Since that time, I’ve thoroughly enjoyed a lot of Bethesda’s titles, not just the Fallout games.  Fallout: New Vegas, Fallout 4, Skyrim, and the new Doom and Wolfenstein titles have all been fun and I’ve enjoyed them all to various extents.  I’m not just a Fallout fan, I’m a Bethesda fan, and I have been for a long time. Unfortunately, with Fallout 76, I don’t know if I can honestly say that anymore.

Fallout 76 was released on November 14th 2018 and is an online multiplayer version of Fallout 4 on a huge map. The map is set in the hills of Appalachia in West Virginia. Players can scavenge the wasteland and complete quests together or solo.

You experience the story through leftover holo tapes and notes as there are no real NPCs in Fallout 76, save for a couple of robots that you return to for quest lines.  There’s some great storytelling in Fallout 76, but it’s hard to find and is often interrupted by random attacks and many, many game breaking bugs.  So many bugs, it would be hard to list them all here. 

As of the writing of this review, it’s been over three months since Fallout 76 released, and despite Bethesda’s updates, is still a broken mess with rampant cheating, severe server stability issues, broken animations, quests with broken markers, and a boring, somewhat lifeless world.

I wanted to love Fallout 76. I would have settled for being mildly content.

I bought Fallout 76 with my Dad so we could Fallout together. It was something we had both had really wanted for a long time.  We jumped online the second the game went live, ready to experience the new world side-by-side.

Shortly after launch, the friends list in the game bugged and auto blocked us from each other, making it so we couldn’t play the game together. The glitch kept us blocked from each other for several weeks before a patch finally fixed the issue. Eventually, we found each other again through a mutual friend that was also playing Fallout 76.

That one bug alone was frustrating for us. We persevered, and when we finally could play together again, we had problems staying on the same server.  It sometimes took up to an hour to get on the same server, meet up and start playing. Even then, we would only get an hour or two to play before the server would disconnect or one of our clients would crash.

When we were successful at questing and exploring together, I found the majority of quests I took on to be forgettable and uninspiring.

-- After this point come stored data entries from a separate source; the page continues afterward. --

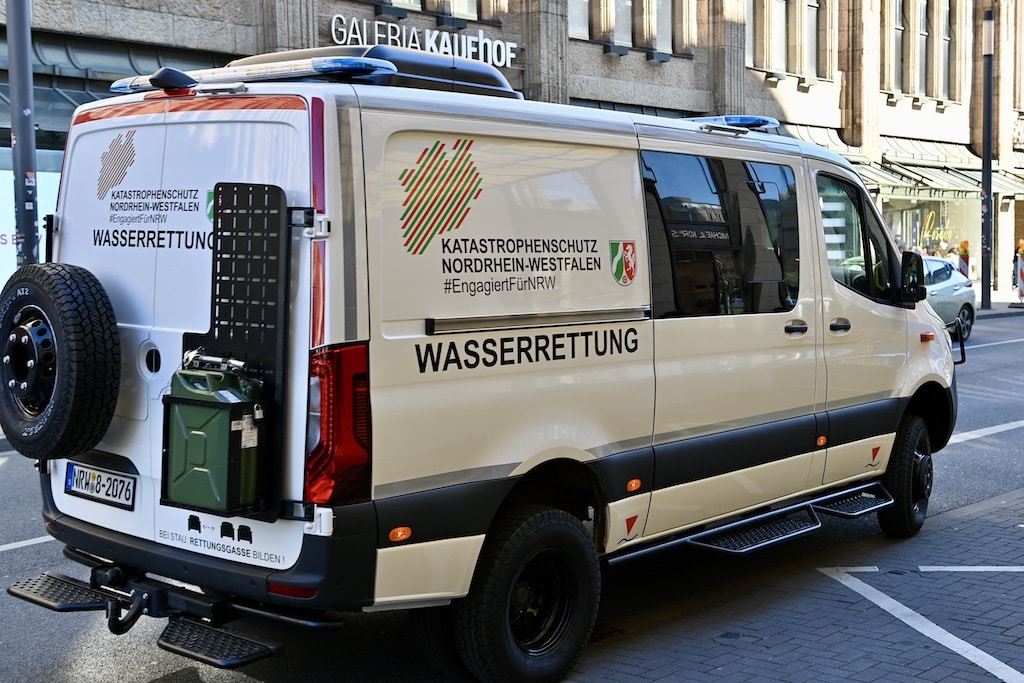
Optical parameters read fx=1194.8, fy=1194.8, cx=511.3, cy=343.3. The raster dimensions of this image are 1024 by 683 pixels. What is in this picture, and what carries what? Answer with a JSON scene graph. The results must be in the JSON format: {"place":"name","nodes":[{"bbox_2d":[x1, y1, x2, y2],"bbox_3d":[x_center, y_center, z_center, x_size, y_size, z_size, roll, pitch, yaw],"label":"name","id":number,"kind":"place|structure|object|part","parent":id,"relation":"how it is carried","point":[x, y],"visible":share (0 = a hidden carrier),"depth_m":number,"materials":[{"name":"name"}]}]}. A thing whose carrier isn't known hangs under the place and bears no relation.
{"place":"outdoors","nodes":[
{"label":"outdoors","id":0,"kind":"place"},
{"bbox_2d":[0,311,1023,682],"label":"road","id":1,"kind":"structure","parent":0,"point":[13,472],"materials":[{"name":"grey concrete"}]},
{"bbox_2d":[0,535,57,552],"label":"road marking","id":2,"kind":"object","parent":1,"relation":"on","point":[41,538],"visible":0.77,"depth_m":6.98,"materials":[{"name":"white paint"}]},
{"bbox_2d":[8,49,960,682],"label":"van","id":3,"kind":"object","parent":1,"relation":"on","point":[904,319],"visible":0.9,"depth_m":4.61,"materials":[{"name":"white metal"}]},
{"bbox_2d":[0,264,119,459],"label":"spare tire","id":4,"kind":"object","parent":3,"relation":"attached to","point":[87,331],"visible":0.98,"depth_m":4.74,"materials":[{"name":"black rubber"}]},
{"bbox_2d":[65,461,135,509],"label":"license plate","id":5,"kind":"object","parent":3,"relation":"attached to","point":[123,486],"visible":0.96,"depth_m":4.79,"materials":[{"name":"white metal"}]},
{"bbox_2d":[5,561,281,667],"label":"rear step","id":6,"kind":"object","parent":3,"relation":"attached to","point":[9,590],"visible":0.89,"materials":[{"name":"black metal"}]},
{"label":"handle","id":7,"kind":"part","parent":3,"relation":"part of","materials":[{"name":"plastic"}]},
{"bbox_2d":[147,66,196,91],"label":"rear camera","id":8,"kind":"object","parent":3,"relation":"on","point":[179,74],"visible":0.83,"depth_m":4.67,"materials":[{"name":"black plastic"}]},
{"bbox_2d":[159,184,288,518],"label":"rack","id":9,"kind":"object","parent":3,"relation":"attached to","point":[221,257],"visible":0.62,"depth_m":4.09,"materials":[{"name":"black metal"}]},
{"bbox_2d":[162,352,266,515],"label":"jerrycan","id":10,"kind":"object","parent":9,"relation":"in","point":[221,421],"visible":0.96,"depth_m":4.05,"materials":[{"name":"green metal"}]},
{"bbox_2d":[112,56,394,92],"bbox_3d":[-1.055,-1.024,4.650,1.416,0.084,0.313,4,7,43],"label":"light bar","id":11,"kind":"object","parent":3,"relation":"on","point":[117,86],"visible":0.59,"depth_m":4.36,"materials":[{"name":"blue plastic"}]},
{"bbox_2d":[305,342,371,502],"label":"tail light","id":12,"kind":"object","parent":3,"relation":"attached to","point":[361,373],"visible":0.61,"depth_m":3.84,"materials":[{"name":"red plastic"}]},
{"bbox_2d":[228,43,520,98],"bbox_3d":[-0.660,-1.159,5.353,1.127,0.228,1.112,4,7,43],"label":"roof box","id":13,"kind":"object","parent":3,"relation":"on","point":[497,80],"visible":0.31,"depth_m":5.01,"materials":[{"name":"black"}]},
{"label":"wheel","id":14,"kind":"part","parent":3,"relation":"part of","materials":[{"name":"black rubber"}]},
{"bbox_2d":[684,114,779,131],"bbox_3d":[1.140,-1.290,7.003,0.591,0.084,1.163,4,7,43],"label":"light bar","id":15,"kind":"object","parent":3,"relation":"on","point":[750,120],"visible":0.5,"depth_m":6.90,"materials":[{"name":"blue plastic"}]},
{"bbox_2d":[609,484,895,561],"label":"step","id":16,"kind":"object","parent":3,"relation":"attached to","point":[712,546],"visible":0.85,"depth_m":5.79,"materials":[{"name":"black metal"}]},
{"label":"door handle","id":17,"kind":"part","parent":3,"relation":"part of","materials":[{"name":"black plastic"}]},
{"label":"door handle","id":18,"kind":"part","parent":3,"relation":"part of","materials":[{"name":"black plastic"}]},
{"bbox_2d":[899,251,926,303],"bbox_3d":[2.439,-0.411,7.290,0.214,0.331,0.283,4,7,43],"label":"side mirror","id":19,"kind":"object","parent":3,"relation":"attached to","point":[910,273],"visible":0.89,"depth_m":7.19,"materials":[{"name":"black mirror"}]},
{"bbox_2d":[919,252,977,339],"bbox_3d":[6.155,-0.710,19.759,1.736,1.460,4.388,4,7,43],"label":"car","id":20,"kind":"object","parent":1,"relation":"on","point":[962,295],"visible":0.28,"depth_m":19.78,"materials":[{"name":"metal"}]},
{"bbox_2d":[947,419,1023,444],"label":"road marking","id":21,"kind":"object","parent":1,"relation":"on","point":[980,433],"visible":0.69,"depth_m":10.81,"materials":[{"name":"white paint"}]},
{"bbox_2d":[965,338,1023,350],"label":"road marking","id":22,"kind":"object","parent":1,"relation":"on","point":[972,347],"visible":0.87,"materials":[{"name":"white paint"}]},
{"bbox_2d":[0,0,1023,302],"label":"building","id":23,"kind":"structure","parent":0,"point":[890,110],"depth_m":25.47,"materials":[{"name":"stone"}]},
{"bbox_2d":[0,163,61,285],"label":"shop window","id":24,"kind":"structure","parent":23,"relation":"attached to","point":[9,237],"depth_m":13.09,"materials":[{"name":"glass"}]},
{"bbox_2d":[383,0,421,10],"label":"window","id":25,"kind":"structure","parent":23,"relation":"in","point":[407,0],"depth_m":19.98,"materials":[{"name":"glass"}]},
{"bbox_2d":[329,13,516,68],"bbox_3d":[-1.408,-4.783,19.024,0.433,0.645,4.257,4,7,43],"label":"building sign","id":26,"kind":"object","parent":23,"relation":"attached to","point":[389,36],"visible":0.84,"depth_m":19.15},
{"bbox_2d":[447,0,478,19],"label":"window","id":27,"kind":"structure","parent":23,"relation":"in","point":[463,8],"depth_m":20.89,"materials":[{"name":"glass"}]},
{"bbox_2d":[568,0,589,39],"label":"window","id":28,"kind":"structure","parent":23,"relation":"in","point":[574,20],"depth_m":22.79,"materials":[{"name":"glass"}]},
{"bbox_2d":[611,0,633,50],"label":"window","id":29,"kind":"structure","parent":23,"relation":"in","point":[622,6],"depth_m":23.97,"materials":[{"name":"grey glass"}]},
{"bbox_2d":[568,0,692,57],"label":"window","id":30,"kind":"structure","parent":23,"relation":"in","point":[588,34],"depth_m":23.60,"materials":[{"name":"glass"}]},
{"bbox_2d":[655,0,674,56],"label":"window","id":31,"kind":"structure","parent":23,"relation":"in","point":[664,30],"depth_m":24.52,"materials":[{"name":"grey glass"}]},
{"bbox_2d":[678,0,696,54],"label":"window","id":32,"kind":"structure","parent":23,"relation":"in","point":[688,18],"depth_m":24.88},
{"bbox_2d":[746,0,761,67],"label":"window","id":33,"kind":"structure","parent":23,"relation":"in","point":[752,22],"depth_m":26.72,"materials":[{"name":"glass"}]},
{"bbox_2d":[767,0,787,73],"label":"window","id":34,"kind":"structure","parent":23,"relation":"in","point":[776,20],"depth_m":27.89,"materials":[{"name":"glass"}]},
{"bbox_2d":[803,0,820,76],"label":"window","id":35,"kind":"structure","parent":23,"relation":"in","point":[814,4],"depth_m":28.94,"materials":[{"name":"grey glass"}]},
{"bbox_2d":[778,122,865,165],"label":"awning","id":36,"kind":"object","parent":23,"relation":"attached to","point":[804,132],"visible":0.17,"depth_m":29.05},
{"bbox_2d":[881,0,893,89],"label":"window","id":37,"kind":"structure","parent":23,"relation":"in","point":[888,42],"depth_m":31.92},
{"bbox_2d":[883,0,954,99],"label":"window","id":38,"kind":"structure","parent":23,"relation":"in","point":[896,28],"depth_m":34.35,"materials":[{"name":"grey glass"}]},
{"bbox_2d":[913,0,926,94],"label":"window","id":39,"kind":"structure","parent":23,"relation":"in","point":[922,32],"depth_m":32.76,"materials":[{"name":"grey glass"}]},
{"bbox_2d":[880,192,981,280],"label":"shop window","id":40,"kind":"structure","parent":23,"relation":"in","point":[950,206],"depth_m":37.06,"materials":[{"name":"glass"}]},
{"bbox_2d":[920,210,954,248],"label":"shop sign","id":41,"kind":"object","parent":40,"relation":"attached to","point":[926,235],"visible":0.71,"depth_m":37.80,"materials":[{"name":"yellow"}]},
{"bbox_2d":[869,139,1023,197],"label":"awning","id":42,"kind":"object","parent":23,"relation":"attached to","point":[900,166],"visible":0.56,"depth_m":35.33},
{"bbox_2d":[941,0,953,99],"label":"window","id":43,"kind":"structure","parent":23,"relation":"in","point":[944,36],"depth_m":34.03,"materials":[{"name":"grey glass"}]},
{"bbox_2d":[551,485,1023,682],"label":"brick pavement","id":44,"kind":"structure","parent":0,"point":[1000,530],"materials":[{"name":"grey brick"}]},
{"bbox_2d":[817,567,1023,680],"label":"road marking","id":45,"kind":"object","parent":44,"relation":"on","point":[910,624],"visible":0.97,"depth_m":5.53,"materials":[{"name":"white paint"}]},
{"bbox_2d":[819,565,1023,573],"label":"road marking","id":46,"kind":"object","parent":44,"relation":"on","point":[946,568],"visible":0.96,"depth_m":6.26,"materials":[{"name":"white"}]},
{"bbox_2d":[972,285,1023,317],"label":"far pavement","id":47,"kind":"structure","parent":0,"point":[998,305],"materials":[{"name":"grey stone"}]},
{"bbox_2d":[980,7,994,309],"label":"lamp post","id":48,"kind":"object","parent":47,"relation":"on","point":[988,100],"visible":0.95,"depth_m":29.00,"materials":[{"name":"metal"}]},
{"label":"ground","id":49,"kind":"structure","parent":0},
{"bbox_2d":[5,0,39,267],"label":"pole","id":50,"kind":"object","parent":49,"relation":"on","point":[19,74],"visible":0.62,"depth_m":10.13,"materials":[{"name":"grey metal"}]},
{"bbox_2d":[957,239,969,278],"bbox_3d":[10.441,-1.591,27.614,0.319,1.604,0.345,4,7,43],"label":"barrier post","id":51,"kind":"object","parent":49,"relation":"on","point":[964,259],"visible":0.44,"depth_m":27.50,"materials":[{"name":"plastic"}]},
{"bbox_2d":[1013,251,1023,305],"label":"traffic barrier","id":52,"kind":"object","parent":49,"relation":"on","point":[1020,271],"visible":0.95,"depth_m":29.17,"materials":[{"name":"plastic"}]},
{"bbox_2d":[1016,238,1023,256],"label":"warning lamp","id":53,"kind":"object","parent":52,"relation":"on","point":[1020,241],"visible":0.88,"depth_m":31.98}
]}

The grind to maintain your weapons and equipment and gather ammo and materials can be downright depressing at times, and ends up feeling very unrewarding. Bethesda has continued to Nerf this grind, making it longer and longer while not fixing the basic issues many players have with the game.

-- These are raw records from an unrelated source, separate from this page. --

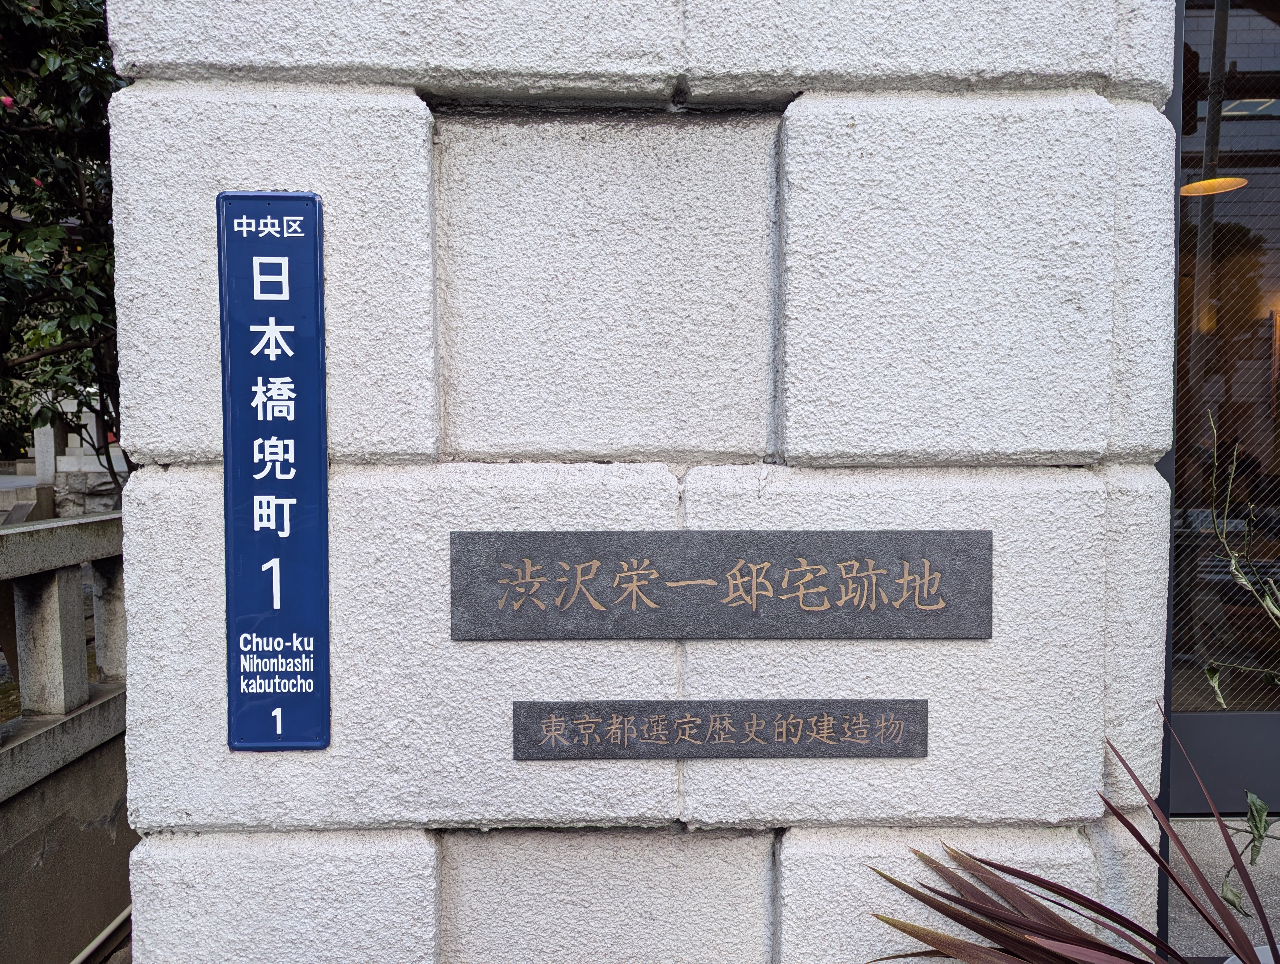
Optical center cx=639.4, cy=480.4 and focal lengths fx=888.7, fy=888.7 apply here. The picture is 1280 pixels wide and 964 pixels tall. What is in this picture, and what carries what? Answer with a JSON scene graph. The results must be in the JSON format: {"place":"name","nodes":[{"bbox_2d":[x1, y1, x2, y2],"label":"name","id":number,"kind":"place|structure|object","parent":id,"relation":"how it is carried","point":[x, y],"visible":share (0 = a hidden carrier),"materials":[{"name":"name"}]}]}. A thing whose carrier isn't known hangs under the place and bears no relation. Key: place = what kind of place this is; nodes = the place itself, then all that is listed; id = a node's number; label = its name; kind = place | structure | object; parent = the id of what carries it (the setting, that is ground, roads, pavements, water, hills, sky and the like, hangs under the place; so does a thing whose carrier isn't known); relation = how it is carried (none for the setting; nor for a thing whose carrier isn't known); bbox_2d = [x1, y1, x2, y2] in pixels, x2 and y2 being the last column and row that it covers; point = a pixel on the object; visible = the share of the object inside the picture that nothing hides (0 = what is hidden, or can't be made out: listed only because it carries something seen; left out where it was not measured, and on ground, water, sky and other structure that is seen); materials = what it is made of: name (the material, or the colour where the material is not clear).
{"place":"outdoors","nodes":[
{"label":"outdoors","id":0,"kind":"place"},
{"bbox_2d":[95,0,1179,963],"label":"stone wall","id":1,"kind":"structure","parent":0,"point":[130,642],"materials":[{"name":"stone"}]},
{"bbox_2d":[217,189,330,751],"label":"blue sign","id":2,"kind":"object","parent":1,"relation":"attached to","point":[297,318],"visible":0.98,"materials":[{"name":"blue metal"}]},
{"bbox_2d":[447,529,990,640],"label":"stone plaque","id":3,"kind":"object","parent":1,"relation":"attached to","point":[563,605],"visible":0.97,"materials":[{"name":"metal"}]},
{"bbox_2d":[512,698,927,759],"label":"plaque","id":4,"kind":"object","parent":1,"relation":"attached to","point":[689,721],"visible":0.95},
{"bbox_2d":[1164,0,1279,808],"label":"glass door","id":5,"kind":"structure","parent":1,"relation":"in","point":[1276,33],"materials":[{"name":"glass"}]},
{"bbox_2d":[1178,175,1247,197],"label":"pendant lamp","id":6,"kind":"object","parent":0,"point":[1203,184],"visible":0.52,"materials":[{"name":"orange"}]},
{"bbox_2d":[1165,815,1279,963],"label":"wall","id":7,"kind":"structure","parent":0,"point":[1208,877],"materials":[{"name":"grey"}]},
{"bbox_2d":[1199,398,1279,907],"label":"plant","id":8,"kind":"object","parent":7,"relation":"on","point":[1214,681],"visible":0.98,"materials":[{"name":"green plant"}]},
{"label":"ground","id":9,"kind":"structure","parent":0},
{"bbox_2d":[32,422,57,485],"label":"stone post","id":10,"kind":"object","parent":9,"relation":"on","point":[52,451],"visible":0.62,"materials":[{"name":"white stone"}]},
{"bbox_2d":[0,0,129,500],"label":"tree","id":11,"kind":"object","parent":9,"relation":"on","point":[79,184],"visible":0.64,"materials":[{"name":"green plant"}]},
{"bbox_2d":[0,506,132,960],"label":"stone fence","id":12,"kind":"object","parent":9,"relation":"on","point":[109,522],"visible":0.7,"materials":[{"name":"grey stone"}]},
{"bbox_2d":[13,397,125,516],"label":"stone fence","id":13,"kind":"object","parent":9,"relation":"on","point":[52,438],"visible":0.42,"materials":[{"name":"white stone"}]},
{"bbox_2d":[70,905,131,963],"label":"pipe","id":14,"kind":"object","parent":9,"relation":"on","point":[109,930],"visible":0.49,"materials":[{"name":"metal"}]},
{"bbox_2d":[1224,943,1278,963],"label":"flower pot","id":15,"kind":"object","parent":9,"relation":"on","point":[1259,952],"visible":0.37,"materials":[{"name":"white"}]},
{"bbox_2d":[862,699,1279,963],"label":"plant","id":16,"kind":"object","parent":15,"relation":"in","point":[1025,943],"visible":0.99,"materials":[{"name":"plant"}]}
]}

It seems like whenever Bethesda releases a new patch, the game is broken in new and frustrating ways. But hey, that Atomic Shop seems to have some great new skins every week for sale.

How Bethesda thought their aging creation engine would be able to stand up to massive online play is beyond me.  I was really hoping Fallout 4 would have been their last title built in the creation engine, but quality of their product is something that seems to be much less important to Bethesda these days and that is really unfortunate.

The worst part of it all is that I pre-ordered and paid full price for Fallout 76.  Two weeks after release, it was half price.

TWO. WEEKS.

Now, retailers are dumping copies as fast and as cheaply as they can.  There are many people who believe the game will soon go free to play.  I can’t get a refund because I actually played the game and gave it a shot. How am I supposed to feel like a valued customer after this experience?  The answer is, I don’t.

I’m going to have a hard time supporting Bethesda in the future.  Bethesda gets to keep my money for Fallout 76, but it was such a bad experience all the way around.

If you are looking for a fantastic RPG experience, check out some of my favorites like:

Baldur’s Gate: Enhanced Edition

Hollow Knight

Star Wars Jedi Knight: Jedi Academy

Dungeon Siege

System Shock 2

Deux Ex: Human Revolution

There are also several new games on the horizon that have me excited for 2019. Cyberpunk 2077 and The Outer Worlds being at the top of my list.